**GOAL OF THE EXERCISE**:
Write out the records verbatim, starting at their very beginning and ending at the line containing "sorry about that.", with that final line included.

(Collected data)
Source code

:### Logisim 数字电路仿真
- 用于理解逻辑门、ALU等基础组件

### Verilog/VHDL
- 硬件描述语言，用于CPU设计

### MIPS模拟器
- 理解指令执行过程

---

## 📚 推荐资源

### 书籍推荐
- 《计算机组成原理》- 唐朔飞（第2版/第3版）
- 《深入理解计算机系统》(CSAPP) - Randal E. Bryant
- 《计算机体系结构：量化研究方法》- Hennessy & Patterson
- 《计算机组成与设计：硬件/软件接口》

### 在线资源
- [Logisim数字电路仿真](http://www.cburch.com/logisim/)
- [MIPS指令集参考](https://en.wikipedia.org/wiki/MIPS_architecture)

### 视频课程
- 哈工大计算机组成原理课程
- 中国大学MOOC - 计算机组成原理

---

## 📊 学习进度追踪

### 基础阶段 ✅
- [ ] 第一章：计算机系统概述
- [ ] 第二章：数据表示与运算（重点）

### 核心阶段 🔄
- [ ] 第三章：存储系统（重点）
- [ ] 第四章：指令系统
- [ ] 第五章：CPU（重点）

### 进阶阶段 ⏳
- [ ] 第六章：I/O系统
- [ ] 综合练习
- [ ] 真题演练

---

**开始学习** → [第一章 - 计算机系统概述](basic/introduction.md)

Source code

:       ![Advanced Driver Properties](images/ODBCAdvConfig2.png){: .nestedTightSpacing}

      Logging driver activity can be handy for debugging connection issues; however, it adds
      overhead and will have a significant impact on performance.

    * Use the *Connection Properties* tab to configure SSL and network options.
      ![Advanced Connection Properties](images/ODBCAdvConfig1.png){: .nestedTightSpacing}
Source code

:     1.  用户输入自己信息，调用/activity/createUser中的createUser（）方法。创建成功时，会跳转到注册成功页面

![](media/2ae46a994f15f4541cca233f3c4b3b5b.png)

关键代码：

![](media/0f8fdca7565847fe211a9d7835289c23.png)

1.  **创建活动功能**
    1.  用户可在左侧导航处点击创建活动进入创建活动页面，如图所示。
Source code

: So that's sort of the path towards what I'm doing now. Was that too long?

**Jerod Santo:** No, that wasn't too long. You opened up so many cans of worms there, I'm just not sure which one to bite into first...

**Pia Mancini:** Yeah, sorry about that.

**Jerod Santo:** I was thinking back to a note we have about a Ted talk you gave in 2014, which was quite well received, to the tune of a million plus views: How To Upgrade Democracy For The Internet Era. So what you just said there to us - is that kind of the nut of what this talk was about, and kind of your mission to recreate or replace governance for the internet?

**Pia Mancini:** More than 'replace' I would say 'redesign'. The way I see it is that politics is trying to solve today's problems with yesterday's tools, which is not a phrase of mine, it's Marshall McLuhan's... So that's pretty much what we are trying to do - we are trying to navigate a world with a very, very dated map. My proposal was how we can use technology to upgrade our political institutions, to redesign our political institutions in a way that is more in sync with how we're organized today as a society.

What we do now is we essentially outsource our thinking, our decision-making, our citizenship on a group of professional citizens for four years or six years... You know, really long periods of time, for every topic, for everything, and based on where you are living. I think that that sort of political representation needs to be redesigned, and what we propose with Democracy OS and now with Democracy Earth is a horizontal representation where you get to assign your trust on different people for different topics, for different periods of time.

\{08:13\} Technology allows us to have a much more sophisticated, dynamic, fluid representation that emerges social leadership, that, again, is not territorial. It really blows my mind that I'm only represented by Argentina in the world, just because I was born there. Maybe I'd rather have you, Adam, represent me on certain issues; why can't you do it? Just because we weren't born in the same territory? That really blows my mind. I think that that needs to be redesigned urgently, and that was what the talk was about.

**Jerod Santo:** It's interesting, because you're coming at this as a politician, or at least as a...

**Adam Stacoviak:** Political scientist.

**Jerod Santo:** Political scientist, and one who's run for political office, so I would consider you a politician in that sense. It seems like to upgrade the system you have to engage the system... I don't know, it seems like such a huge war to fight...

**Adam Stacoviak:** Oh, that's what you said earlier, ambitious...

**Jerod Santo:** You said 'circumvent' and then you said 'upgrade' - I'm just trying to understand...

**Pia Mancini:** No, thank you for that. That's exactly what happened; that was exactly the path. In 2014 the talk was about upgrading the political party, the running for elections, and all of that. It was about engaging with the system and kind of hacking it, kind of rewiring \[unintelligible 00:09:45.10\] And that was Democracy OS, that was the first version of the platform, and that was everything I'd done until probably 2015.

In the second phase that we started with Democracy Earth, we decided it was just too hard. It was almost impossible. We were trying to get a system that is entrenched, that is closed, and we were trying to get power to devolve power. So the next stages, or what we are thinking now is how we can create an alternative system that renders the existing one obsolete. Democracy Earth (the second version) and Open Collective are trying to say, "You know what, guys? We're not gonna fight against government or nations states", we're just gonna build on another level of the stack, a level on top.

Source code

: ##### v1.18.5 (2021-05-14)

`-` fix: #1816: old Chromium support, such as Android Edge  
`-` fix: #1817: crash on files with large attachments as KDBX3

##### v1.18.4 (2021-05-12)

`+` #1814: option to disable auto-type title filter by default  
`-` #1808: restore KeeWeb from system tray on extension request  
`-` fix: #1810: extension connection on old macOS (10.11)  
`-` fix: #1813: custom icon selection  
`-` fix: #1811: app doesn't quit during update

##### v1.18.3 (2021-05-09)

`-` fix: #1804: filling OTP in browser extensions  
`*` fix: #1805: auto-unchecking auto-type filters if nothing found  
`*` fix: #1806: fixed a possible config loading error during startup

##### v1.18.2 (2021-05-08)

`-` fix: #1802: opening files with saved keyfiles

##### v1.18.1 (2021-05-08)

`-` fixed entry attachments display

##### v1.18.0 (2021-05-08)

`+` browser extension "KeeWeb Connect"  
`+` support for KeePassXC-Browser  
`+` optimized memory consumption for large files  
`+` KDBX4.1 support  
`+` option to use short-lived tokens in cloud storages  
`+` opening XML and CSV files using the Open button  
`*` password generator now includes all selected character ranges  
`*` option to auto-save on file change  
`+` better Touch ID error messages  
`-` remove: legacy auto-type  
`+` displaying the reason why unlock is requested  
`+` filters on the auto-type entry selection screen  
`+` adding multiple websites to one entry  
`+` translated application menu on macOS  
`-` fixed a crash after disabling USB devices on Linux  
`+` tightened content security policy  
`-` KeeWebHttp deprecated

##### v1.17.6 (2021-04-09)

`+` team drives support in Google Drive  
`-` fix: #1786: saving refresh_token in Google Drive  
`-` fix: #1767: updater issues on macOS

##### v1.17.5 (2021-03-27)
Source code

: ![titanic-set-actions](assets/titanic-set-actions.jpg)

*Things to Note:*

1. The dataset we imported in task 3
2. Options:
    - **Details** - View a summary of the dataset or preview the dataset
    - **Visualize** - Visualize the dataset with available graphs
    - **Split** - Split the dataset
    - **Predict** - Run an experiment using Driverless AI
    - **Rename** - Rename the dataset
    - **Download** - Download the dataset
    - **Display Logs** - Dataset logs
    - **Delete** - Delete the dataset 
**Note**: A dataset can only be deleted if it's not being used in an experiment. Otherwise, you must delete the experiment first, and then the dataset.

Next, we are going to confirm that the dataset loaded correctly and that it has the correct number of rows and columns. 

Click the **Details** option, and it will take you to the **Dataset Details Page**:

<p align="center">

**RESPONSE FOR THIS EXERCISE**:
Source code

:### Logisim 数字电路仿真
- 用于理解逻辑门、ALU等基础组件

### Verilog/VHDL
- 硬件描述语言，用于CPU设计

### MIPS模拟器
- 理解指令执行过程

---

## 📚 推荐资源

### 书籍推荐
- 《计算机组成原理》- 唐朔飞（第2版/第3版）
- 《深入理解计算机系统》(CSAPP) - Randal E. Bryant
- 《计算机体系结构：量化研究方法》- Hennessy & Patterson
- 《计算机组成与设计：硬件/软件接口》

### 在线资源
- [Logisim数字电路仿真](http://www.cburch.com/logisim/)
- [MIPS指令集参考](https://en.wikipedia.org/wiki/MIPS_architecture)

### 视频课程
- 哈工大计算机组成原理课程
- 中国大学MOOC - 计算机组成原理

---

## 📊 学习进度追踪

### 基础阶段 ✅
- [ ] 第一章：计算机系统概述
- [ ] 第二章：数据表示与运算（重点）

### 核心阶段 🔄
- [ ] 第三章：存储系统（重点）
- [ ] 第四章：指令系统
- [ ] 第五章：CPU（重点）

### 进阶阶段 ⏳
- [ ] 第六章：I/O系统
- [ ] 综合练习
- [ ] 真题演练

---

**开始学习** → [第一章 - 计算机系统概述](basic/introduction.md)

Source code

:       ![Advanced Driver Properties](images/ODBCAdvConfig2.png){: .nestedTightSpacing}

      Logging driver activity can be handy for debugging connection issues; however, it adds
      overhead and will have a significant impact on performance.

    * Use the *Connection Properties* tab to configure SSL and network options.
      ![Advanced Connection Properties](images/ODBCAdvConfig1.png){: .nestedTightSpacing}
Source code

:     1.  用户输入自己信息，调用/activity/createUser中的createUser（）方法。创建成功时，会跳转到注册成功页面

![](media/2ae46a994f15f4541cca233f3c4b3b5b.png)

关键代码：

![](media/0f8fdca7565847fe211a9d7835289c23.png)

1.  **创建活动功能**
    1.  用户可在左侧导航处点击创建活动进入创建活动页面，如图所示。
Source code

: So that's sort of the path towards what I'm doing now. Was that too long?

**Jerod Santo:** No, that wasn't too long. You opened up so many cans of worms there, I'm just not sure which one to bite into first...

**Pia Mancini:** Yeah, sorry about that.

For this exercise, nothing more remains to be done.